Es war den alten Griechen außerordentlich wichtig, in einer Welt zu leben, in der der Überblick für den Einzelnen nicht verlorenging, schreibt Robert von Pöhlmann in seiner faszinierenden Untersuchung über die Überbevölkerung in antiken Großstädten. Eine Stadt durfte nur so groß sein, daß sie für ihre Bewohner eine gewisse Familiarität nicht verlor. Die Versammlungsplätze mußte alle umfassen können, Kultplätze allen Einwohnern Platz bieten, die Baulichkeiten für alle überblickbar und damit bewohnbar bleiben, die Märkte, die Theater - alles mußte allen vertraut und als Teil ihres Lebens integrierbar bleiben. Die Stadt konnte nur so ein für alle überblickbares Ganzes bleiben. Und nur so konnte auch ihre Demokratie funktionieren: in der Verwurzelung ihrer Bewohner, aus der alleine auch Verantwortungsgefühl und -interesse sowie Solidarität erwächst, weil alles alle direkt angeht. Bedeutung, Rang, Ansehen, Ehre blieb so im Gesamtmaß der Persönlichkeit verankert, und nur darauf kann sich die Einschätzung etwa bei Wahlen beziehen.*
Überstieg die Bevölkerung eine gewisse Größe, so verlor sich dieser Überblick, und eine anonyme Masse entstand, die den Griechen ein Greuel war - zumindest, so lange ihre Kultur und ihre politische Macht nicht im Niedergang war. Also war es notwendig, daß ab dieser Grenze eine Neugründung initiiert wurde. Ein Teil der Bevölkerung verließ die Stadt, um eine neue zu gründen. Entweder weit weg, um als immer aber eng verbundene Kolonie zu bestehen, oder aber auch in unmittelbarer, manchmal sogar direkt anschließender Nähe - doch als eigene Einheit! Für Athen hieß das, daß es in der Antike nie mit dem Hafen Piräus zusammenwuchs, obwohl es mit einer Mauer verbunden war. Beide "Städte in der Stadt" nahmen einen je ganz eigenen Charakter durch die Bevölkerung an.

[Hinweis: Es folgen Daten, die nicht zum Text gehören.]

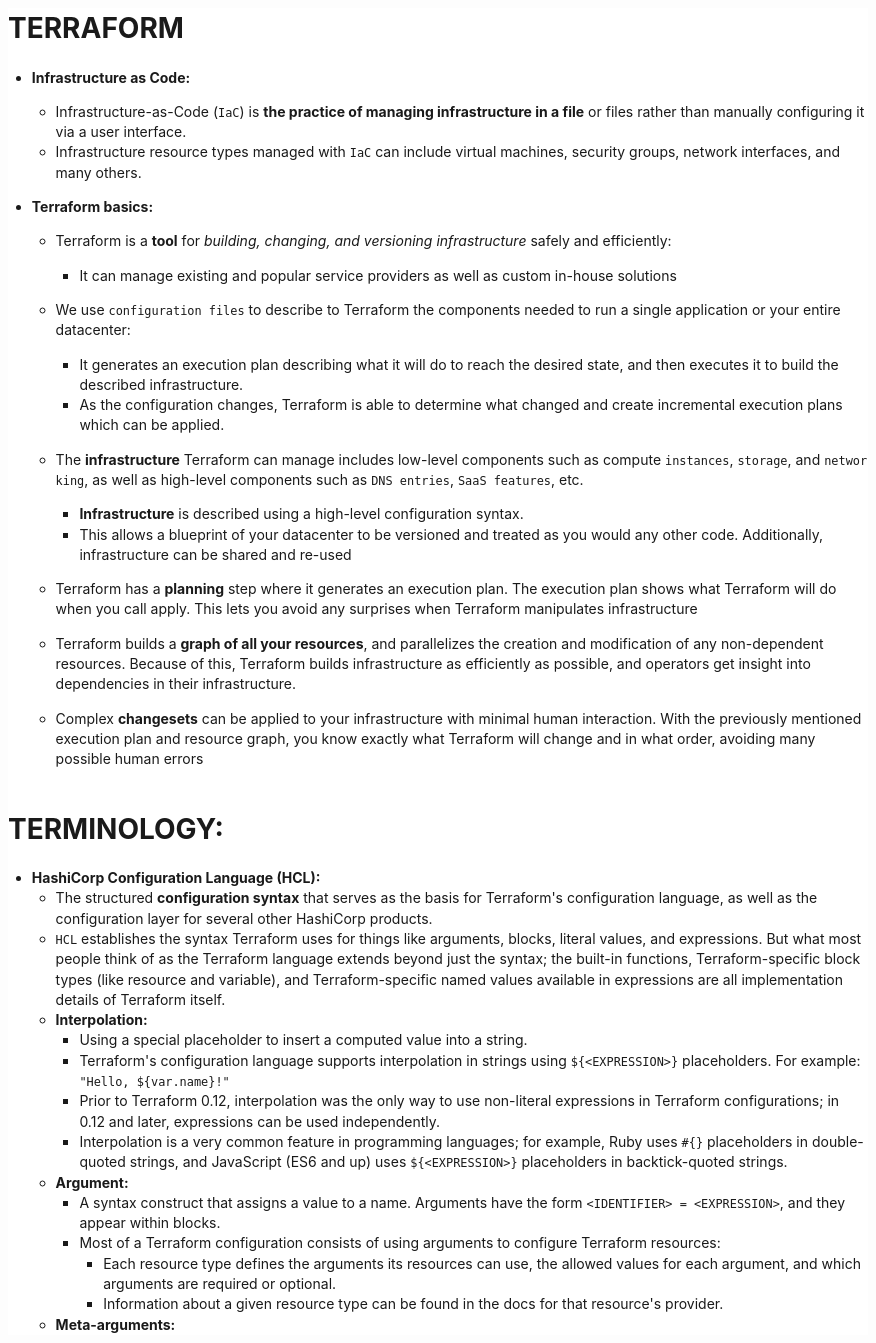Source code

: # TERRAFORM

- **Infrastructure as Code:**
    - Infrastructure-as-Code (`IaC`) is **the practice of managing infrastructure in a file** or files rather than manually configuring it via a user interface. 
    - Infrastructure resource types managed with `IaC` can include virtual machines, security groups, network interfaces, and many others.

- **Terraform basics:**
    - Terraform is a **tool** for *building, changing, and versioning infrastructure* safely and efficiently:
        - It can manage existing and popular service providers as well as custom in-house solutions
    
    - We use `configuration files` to describe to Terraform the components needed to run a single application or your entire datacenter:
        - It generates an execution plan describing what it will do to reach the desired state, and then executes it to build the described infrastructure. 
        - As the configuration changes, Terraform is able to determine what changed and create incremental execution plans which can be applied.

    - The **infrastructure** Terraform can manage includes low-level components such as compute `instances`, `storage`, and `networking`, as well as high-level components such as `DNS entries`, `SaaS features`, etc.
        - **Infrastructure** is described using a high-level configuration syntax. 
        - This allows a blueprint of your datacenter to be versioned and treated as you would any other code. Additionally, infrastructure can be shared and re-used
    
    - Terraform has a **planning** step where it generates an execution plan. The execution plan shows what Terraform will do when you call apply. This lets you avoid any surprises when Terraform manipulates infrastructure

    - Terraform builds a **graph of all your resources**, and parallelizes the creation and modification of any non-dependent resources. Because of this, Terraform builds infrastructure as efficiently as possible, and operators get insight into dependencies in their infrastructure.

    - Complex **changesets** can be applied to your infrastructure with minimal human interaction. With the previously mentioned execution plan and resource graph, you know exactly what Terraform will change and in what order, avoiding many possible human errors

# TERMINOLOGY:
- **HashiCorp Configuration Language (HCL):**
    - The structured **configuration syntax** that serves as the basis for Terraform's configuration language, as well as the configuration layer for several other HashiCorp products.
    - `HCL` establishes the syntax Terraform uses for things like arguments, blocks, literal values, and expressions. But what most people think of as the Terraform language extends beyond just the syntax; the built-in functions, Terraform-specific block types (like resource and variable), and Terraform-specific named values available in expressions are all implementation details of Terraform itself.
    - **Interpolation:**
        - Using a special placeholder to insert a computed value into a string.
        - Terraform's configuration language supports interpolation in strings using `${<EXPRESSION>}` placeholders. For example: `"Hello, ${var.name}!"`
        - Prior to Terraform 0.12, interpolation was the only way to use non-literal expressions in Terraform configurations; in 0.12 and later, expressions can be used independently.
        - Interpolation is a very common feature in programming languages; for example, Ruby uses `#{}` placeholders in double-quoted strings, and JavaScript (ES6 and up) uses `${<EXPRESSION>}` placeholders in backtick-quoted strings.
    - **Argument:**
        - A syntax construct that assigns a value to a name. Arguments have the form `<IDENTIFIER> = <EXPRESSION>`, and they appear within blocks.
        - Most of a Terraform configuration consists of using arguments to configure Terraform resources:
            - Each resource type defines the arguments its resources can use, the allowed values for each argument, and which arguments are required or optional. 
            - Information about a given resource type can be found in the docs for that resource's provider.
    - **Meta-arguments:**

Die Baugeschichte Neapels spiegelt es als ebenso wieder. Eine Stadt folge der anderen, jeweils fast direkt vor den Toren der alten neu gegründet (Neo-polis = Neustadt). Das große Syrakus wurde sogar als "Fünfstädte-Stadt" bezeichnet, denn das Wachstum griechischer Städte fand nicht wie bei einem Baum statt, der Ring um Ring ansetzte. Sondern durch Ausgliederung und Neupflanzung.

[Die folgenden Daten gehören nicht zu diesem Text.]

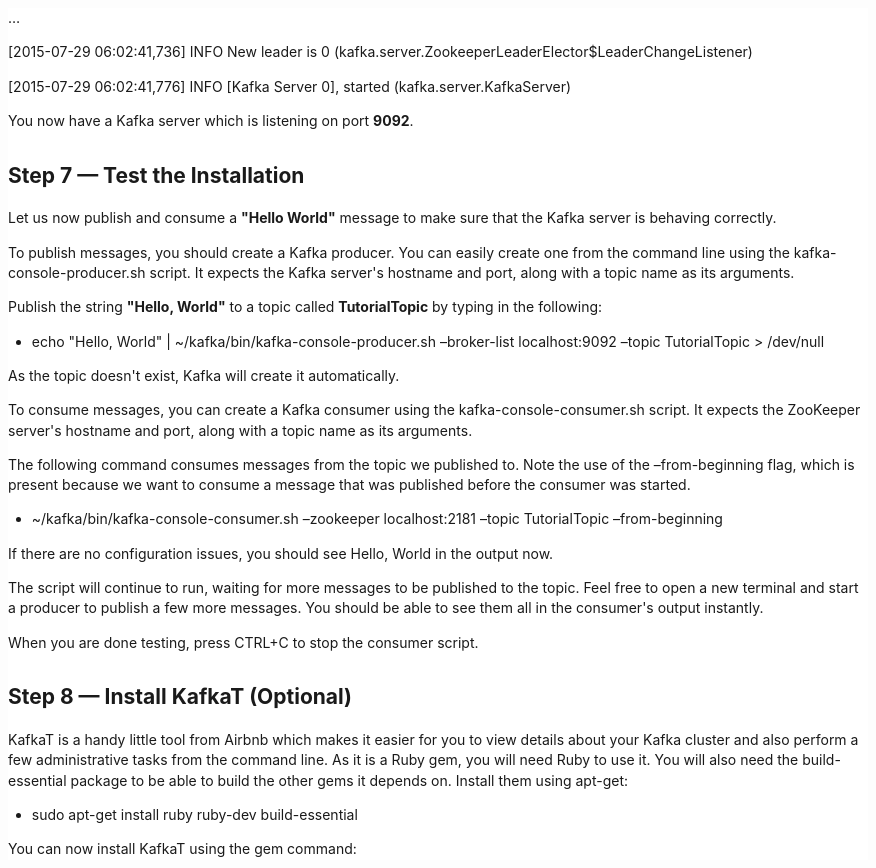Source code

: <p>…</p>

<p>[2015-07-29 06:02:41,736] INFO New leader is 0 (kafka.server.ZookeeperLeaderElector$LeaderChangeListener)</p>

<p>[2015-07-29 06:02:41,776] INFO [Kafka Server 0], started (kafka.server.KafkaServer)</p>

<p>You now have a Kafka server which is listening on port  <strong>9092</strong>.</p>

<h2 id="step-7-test-the-installation">Step 7 — Test the Installation</h2>

<p>Let us now publish and consume a  <strong>"Hello World"</strong>  message to make sure that the Kafka server is behaving correctly.</p>

<p>To publish messages, you should create a Kafka producer. You can easily create one from the command line using the kafka-console-producer.sh script. It expects the Kafka server's hostname and port, along with a topic name as its arguments.</p>

<p>Publish the string  <strong>"Hello, World"</strong>  to a topic called  <strong>TutorialTopic</strong>  by typing in the following:</p>

<ul>
<li>echo "Hello, World" | ~/kafka/bin/kafka-console-producer.sh –broker-list localhost:9092 –topic TutorialTopic &gt; /dev/null</li>
</ul>

<p>As the topic doesn't exist, Kafka will create it automatically.</p>

<p>To consume messages, you can create a Kafka consumer using the kafka-console-consumer.sh script. It expects the ZooKeeper server's hostname and port, along with a topic name as its arguments.</p>

<p>The following command consumes messages from the topic we published to. Note the use of the –from-beginning flag, which is present because we want to consume a message that was published before the consumer was started.</p>

<ul>
<li>~/kafka/bin/kafka-console-consumer.sh –zookeeper localhost:2181 –topic TutorialTopic –from-beginning</li>
</ul>

<p>If there are no configuration issues, you should see Hello, World in the output now.</p>

<p>The script will continue to run, waiting for more messages to be published to the topic. Feel free to open a new terminal and start a producer to publish a few more messages. You should be able to see them all in the consumer's output instantly.</p>

<p>When you are done testing, press CTRL+C to stop the consumer script.</p>

<h2 id="step-8-install-kafkat-optional">Step 8 — Install KafkaT (Optional)</h2>

<p>KafkaT is a handy little tool from Airbnb which makes it easier for you to view details about your Kafka cluster and also perform a few administrative tasks from the command line. As it is a Ruby gem, you will need Ruby to use it. You will also need the build-essential package to be able to build the other gems it depends on. Install them using apt-get:</p>

<ul>
<li>sudo apt-get install ruby ruby-dev build-essential</li>
</ul>

<p>You can now install KafkaT using the gem command:</p>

Die Griechen hatten in ihren Blütezeiten jenen vermassenden Zentralismus immer abgelehnt, den sie vor allem bei ihren östlichen, asiatischen Nachbarn sahen und verachteten. Deshalb hatten sie auch nie eine Reichsverfassung ausgearbeitet, sondern immer nur je städtische Verfassungen. Eine Großstadt im heutigen Sinn, aber auch im Sinn der Antike, gab es in Griechenland nie. Großstädte wie Babylon. Das so groß war, daß die Bevölkerung des einen Endes erst Tage später von der erfolgten Einnahme der Stadt durch Feinde hörte. Solche Städte setzten Zentralismus voraus. Und solche Städte produzierten anonymes Proletariat. Und in solchen Städten entstanden soziale Probleme einer neuen und abstrakten Art, wie sie griechischen Städten unbekannt geblieben waren.

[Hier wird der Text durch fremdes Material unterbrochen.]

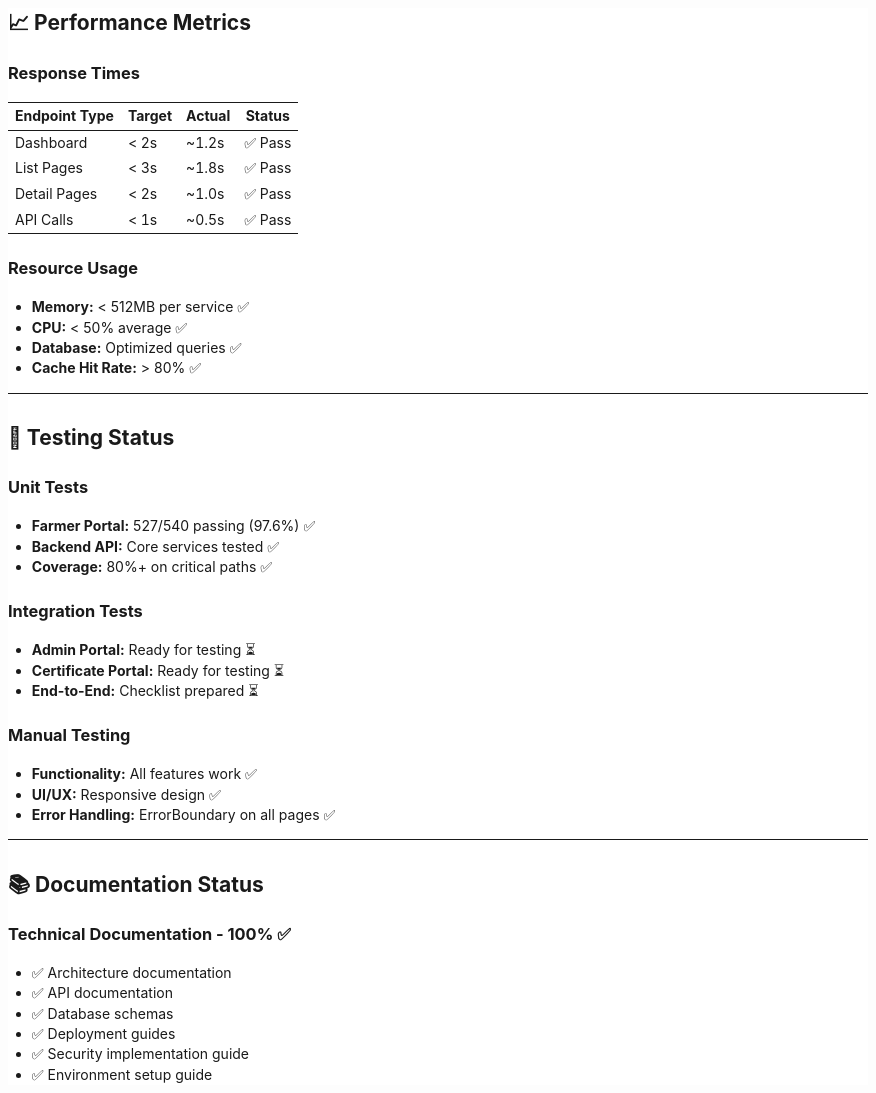 
## 📈 Performance Metrics

### Response Times

| Endpoint Type | Target | Actual | Status  |
| ------------- | ------ | ------ | ------- |
| Dashboard     | < 2s   | ~1.2s  | ✅ Pass |
| List Pages    | < 3s   | ~1.8s  | ✅ Pass |
| Detail Pages  | < 2s   | ~1.0s  | ✅ Pass |
| API Calls     | < 1s   | ~0.5s  | ✅ Pass |

### Resource Usage

- **Memory:** < 512MB per service ✅
- **CPU:** < 50% average ✅
- **Database:** Optimized queries ✅
- **Cache Hit Rate:** > 80% ✅

---

## 🧪 Testing Status

### Unit Tests

- **Farmer Portal:** 527/540 passing (97.6%) ✅
- **Backend API:** Core services tested ✅
- **Coverage:** 80%+ on critical paths ✅

### Integration Tests

- **Admin Portal:** Ready for testing ⏳
- **Certificate Portal:** Ready for testing ⏳
- **End-to-End:** Checklist prepared ⏳

### Manual Testing

- **Functionality:** All features work ✅
- **UI/UX:** Responsive design ✅
- **Error Handling:** ErrorBoundary on all pages ✅

---

## 📚 Documentation Status

### Technical Documentation - 100% ✅

- ✅ Architecture documentation
- ✅ API documentation
- ✅ Database schemas
- ✅ Deployment guides
- ✅ Security implementation guide
- ✅ Environment setup guide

Denn die Bedeutung des Individuums mußte in solchen Städten zwangsläufig verloren gehen. Stattdessen zählten ganz neue und technische Kriterien, die direkt mit der Nähe zur Zentralverwaltung zu tun hatten. Die Größe und Weite der Persönlichkeit, Kriterium für Adel, wurde nicht nur unbedeutend, sondern sogar hinderlich, weil weite Persönlichkeiten unvereinbar damit sind, sich in Spezial- und Partialnützlichkeiten zu neurotisieren. In solchen Städten etnstand also auch eine neue völlig Art von - unadeliger - Elite. Funktionsbedienung braucht keine Tugend, die ist sogar hinderlich. Denn jede Maschine, jeder Mechanismus verlangt das Gegenteil: Die Unterordnung unter ihre Ablaufzwänge.
*Simone Weil, und natürlich nicht nur sie, hält deshalb die in Parteien vorgeblich berechenbarer werdende Massendemokratie Europas für einen schweren Irrtum. Sie in der Antike zu begründen ist und war eine glatte Lüge. In Wahrheit wählen die Menschen heute etwas, das sie gar nie kennen können. Aber vor allem deshalb müssen Parteien verboten werden, schreibt sie, weil sie die Art der Entscheidung von den Personen weg auf eine Scheinlogik verlagern. In Wahrheit ist kein Wähler in der Lage, sachliche Probleme der Politik zu beurteilen, um die es angeblich gehe, vor allem aber wird das Prinzip der persönlichen Verantwortlichkeit von Politikern völlig unterspült. Politik wird "abstrakt-sachlich, richtig", statt verantwortlich und gerecht. Das setzt ein mechanistisch-materialistisches, ja atheistisches und damit wirklichkeitsfernes Menschen- und Weltbild voraus. Die moderne Massendemokratie entwirklicht die Menschen!